Dataset content START
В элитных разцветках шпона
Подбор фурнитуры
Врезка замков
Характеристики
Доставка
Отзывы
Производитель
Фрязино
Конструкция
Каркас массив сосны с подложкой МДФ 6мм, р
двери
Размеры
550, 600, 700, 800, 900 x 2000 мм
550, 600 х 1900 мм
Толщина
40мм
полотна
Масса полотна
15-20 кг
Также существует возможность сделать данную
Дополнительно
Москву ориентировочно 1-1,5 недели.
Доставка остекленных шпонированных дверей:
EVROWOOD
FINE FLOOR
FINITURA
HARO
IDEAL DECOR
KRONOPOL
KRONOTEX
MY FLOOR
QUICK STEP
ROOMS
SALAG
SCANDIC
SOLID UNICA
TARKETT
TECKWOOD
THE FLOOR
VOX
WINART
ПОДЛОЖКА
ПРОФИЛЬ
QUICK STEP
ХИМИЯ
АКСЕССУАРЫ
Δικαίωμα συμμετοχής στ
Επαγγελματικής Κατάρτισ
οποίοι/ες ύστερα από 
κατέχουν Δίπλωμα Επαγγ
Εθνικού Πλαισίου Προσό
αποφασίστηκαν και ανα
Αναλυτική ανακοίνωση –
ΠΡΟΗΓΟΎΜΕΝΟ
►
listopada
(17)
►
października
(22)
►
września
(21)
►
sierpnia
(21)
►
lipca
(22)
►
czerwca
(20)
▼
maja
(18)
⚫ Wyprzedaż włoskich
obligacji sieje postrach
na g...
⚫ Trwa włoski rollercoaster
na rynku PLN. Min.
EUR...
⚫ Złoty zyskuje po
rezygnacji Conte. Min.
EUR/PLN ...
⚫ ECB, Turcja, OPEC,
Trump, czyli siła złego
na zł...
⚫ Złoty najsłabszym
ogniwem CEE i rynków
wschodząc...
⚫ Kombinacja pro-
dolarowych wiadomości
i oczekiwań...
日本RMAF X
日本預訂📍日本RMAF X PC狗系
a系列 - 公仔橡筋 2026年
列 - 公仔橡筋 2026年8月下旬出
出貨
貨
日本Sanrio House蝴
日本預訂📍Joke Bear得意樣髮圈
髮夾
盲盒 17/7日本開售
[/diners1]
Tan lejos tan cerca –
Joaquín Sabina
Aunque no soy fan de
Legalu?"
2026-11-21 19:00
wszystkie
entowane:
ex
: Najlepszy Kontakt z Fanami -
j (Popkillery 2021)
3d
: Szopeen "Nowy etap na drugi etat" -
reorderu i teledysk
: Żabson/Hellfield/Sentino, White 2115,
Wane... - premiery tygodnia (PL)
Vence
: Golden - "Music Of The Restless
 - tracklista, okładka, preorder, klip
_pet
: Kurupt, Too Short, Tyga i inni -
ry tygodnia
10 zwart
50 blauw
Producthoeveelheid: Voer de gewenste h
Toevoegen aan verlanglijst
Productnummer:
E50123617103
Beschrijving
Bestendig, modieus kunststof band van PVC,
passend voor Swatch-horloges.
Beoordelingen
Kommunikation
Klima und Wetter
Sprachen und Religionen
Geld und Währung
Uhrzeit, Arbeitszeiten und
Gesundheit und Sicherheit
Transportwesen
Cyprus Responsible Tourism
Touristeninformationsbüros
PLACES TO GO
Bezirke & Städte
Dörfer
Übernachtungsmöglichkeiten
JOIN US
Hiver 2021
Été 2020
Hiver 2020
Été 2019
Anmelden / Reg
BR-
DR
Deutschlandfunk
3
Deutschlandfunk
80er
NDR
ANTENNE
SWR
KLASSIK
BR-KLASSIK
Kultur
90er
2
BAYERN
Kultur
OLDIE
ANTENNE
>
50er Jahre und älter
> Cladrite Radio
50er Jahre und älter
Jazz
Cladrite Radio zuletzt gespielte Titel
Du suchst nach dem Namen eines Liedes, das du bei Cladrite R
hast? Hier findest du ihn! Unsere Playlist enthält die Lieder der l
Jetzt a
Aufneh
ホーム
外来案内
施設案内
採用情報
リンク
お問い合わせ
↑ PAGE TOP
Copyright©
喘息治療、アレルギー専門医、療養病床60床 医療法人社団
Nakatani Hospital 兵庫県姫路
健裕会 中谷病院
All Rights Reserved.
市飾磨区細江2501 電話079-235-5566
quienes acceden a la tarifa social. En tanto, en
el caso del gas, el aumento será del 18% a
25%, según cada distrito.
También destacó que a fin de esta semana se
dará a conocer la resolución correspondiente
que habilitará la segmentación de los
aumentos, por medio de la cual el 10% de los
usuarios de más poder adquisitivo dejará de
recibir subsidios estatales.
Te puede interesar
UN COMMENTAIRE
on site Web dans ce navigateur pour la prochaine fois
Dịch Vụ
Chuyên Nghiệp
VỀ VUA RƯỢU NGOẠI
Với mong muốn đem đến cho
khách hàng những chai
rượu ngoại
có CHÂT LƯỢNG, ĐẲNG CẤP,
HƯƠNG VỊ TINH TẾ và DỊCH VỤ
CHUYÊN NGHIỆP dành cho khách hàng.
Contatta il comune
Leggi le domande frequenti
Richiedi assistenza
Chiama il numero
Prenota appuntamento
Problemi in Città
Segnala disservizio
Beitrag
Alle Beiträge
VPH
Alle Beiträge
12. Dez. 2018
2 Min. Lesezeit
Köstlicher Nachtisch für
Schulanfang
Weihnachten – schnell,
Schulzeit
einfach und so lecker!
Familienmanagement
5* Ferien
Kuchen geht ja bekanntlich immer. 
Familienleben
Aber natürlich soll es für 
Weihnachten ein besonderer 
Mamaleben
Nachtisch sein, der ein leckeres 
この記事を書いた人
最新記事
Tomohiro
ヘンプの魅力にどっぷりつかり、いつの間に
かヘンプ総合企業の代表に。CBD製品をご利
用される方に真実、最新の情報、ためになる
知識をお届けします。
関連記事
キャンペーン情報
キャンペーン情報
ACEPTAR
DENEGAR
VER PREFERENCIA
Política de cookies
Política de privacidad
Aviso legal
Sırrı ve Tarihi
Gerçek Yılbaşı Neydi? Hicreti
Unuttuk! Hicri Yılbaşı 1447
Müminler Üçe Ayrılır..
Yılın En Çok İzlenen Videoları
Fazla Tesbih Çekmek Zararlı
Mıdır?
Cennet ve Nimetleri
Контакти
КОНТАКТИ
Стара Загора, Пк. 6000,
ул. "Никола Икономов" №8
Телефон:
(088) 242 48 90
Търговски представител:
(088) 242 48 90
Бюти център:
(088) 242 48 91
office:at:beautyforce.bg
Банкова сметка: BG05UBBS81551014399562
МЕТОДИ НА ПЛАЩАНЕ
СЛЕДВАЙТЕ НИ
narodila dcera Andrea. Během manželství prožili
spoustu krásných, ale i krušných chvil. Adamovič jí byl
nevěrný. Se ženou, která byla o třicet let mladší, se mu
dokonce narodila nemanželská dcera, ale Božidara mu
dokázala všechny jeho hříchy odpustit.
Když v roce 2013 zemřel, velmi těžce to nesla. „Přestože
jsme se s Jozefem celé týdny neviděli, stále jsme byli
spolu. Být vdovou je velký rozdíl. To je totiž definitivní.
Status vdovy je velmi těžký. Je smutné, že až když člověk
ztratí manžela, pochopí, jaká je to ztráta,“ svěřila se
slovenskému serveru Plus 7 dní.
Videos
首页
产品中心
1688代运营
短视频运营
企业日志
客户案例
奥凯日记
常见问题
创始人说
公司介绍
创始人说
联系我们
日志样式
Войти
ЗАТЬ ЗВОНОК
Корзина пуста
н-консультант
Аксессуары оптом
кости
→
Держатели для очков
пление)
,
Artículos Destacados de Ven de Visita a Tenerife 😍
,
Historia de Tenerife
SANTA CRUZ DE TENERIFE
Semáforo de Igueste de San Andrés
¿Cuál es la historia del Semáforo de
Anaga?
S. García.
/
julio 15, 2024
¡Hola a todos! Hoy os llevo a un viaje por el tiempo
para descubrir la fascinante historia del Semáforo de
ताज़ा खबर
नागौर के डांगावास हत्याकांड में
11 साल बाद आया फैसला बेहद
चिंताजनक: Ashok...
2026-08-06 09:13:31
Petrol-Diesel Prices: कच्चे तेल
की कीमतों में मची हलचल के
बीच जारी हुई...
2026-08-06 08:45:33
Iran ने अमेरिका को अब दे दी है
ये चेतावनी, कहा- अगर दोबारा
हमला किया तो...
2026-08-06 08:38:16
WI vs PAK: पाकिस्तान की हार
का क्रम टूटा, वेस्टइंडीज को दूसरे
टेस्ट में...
Dataset content END
## Work instructions
Could you copy the items word for word, starting at their very first line and stopping after the line that contains "日本預訂📍日本RMAF X PC狗系", with that line included?

## Task result
В элитных разцветках шпона
Подбор фурнитуры
Врезка замков
Характеристики
Доставка
Отзывы
Производитель
Фрязино
Конструкция
Каркас массив сосны с подложкой МДФ 6мм, р
двери
Размеры
550, 600, 700, 800, 900 x 2000 мм
550, 600 х 1900 мм
Толщина
40мм
полотна
Масса полотна
15-20 кг
Также существует возможность сделать данную
Дополнительно
Москву ориентировочно 1-1,5 недели.
Доставка остекленных шпонированных дверей:
EVROWOOD
FINE FLOOR
FINITURA
HARO
IDEAL DECOR
KRONOPOL
KRONOTEX
MY FLOOR
QUICK STEP
ROOMS
SALAG
SCANDIC
SOLID UNICA
TARKETT
TECKWOOD
THE FLOOR
VOX
WINART
ПОДЛОЖКА
ПРОФИЛЬ
QUICK STEP
ХИМИЯ
АКСЕССУАРЫ
Δικαίωμα συμμετοχής στ
Επαγγελματικής Κατάρτισ
οποίοι/ες ύστερα από 
κατέχουν Δίπλωμα Επαγγ
Εθνικού Πλαισίου Προσό
αποφασίστηκαν και ανα
Αναλυτική ανακοίνωση –
ΠΡΟΗΓΟΎΜΕΝΟ
►
listopada
(17)
►
października
(22)
►
września
(21)
►
sierpnia
(21)
►
lipca
(22)
►
czerwca
(20)
▼
maja
(18)
⚫ Wyprzedaż włoskich
obligacji sieje postrach
na g...
⚫ Trwa włoski rollercoaster
na rynku PLN. Min.
EUR...
⚫ Złoty zyskuje po
rezygnacji Conte. Min.
EUR/PLN ...
⚫ ECB, Turcja, OPEC,
Trump, czyli siła złego
na zł...
⚫ Złoty najsłabszym
ogniwem CEE i rynków
wschodząc...
⚫ Kombinacja pro-
dolarowych wiadomości
i oczekiwań...
日本RMAF X
日本預訂📍日本RMAF X PC狗系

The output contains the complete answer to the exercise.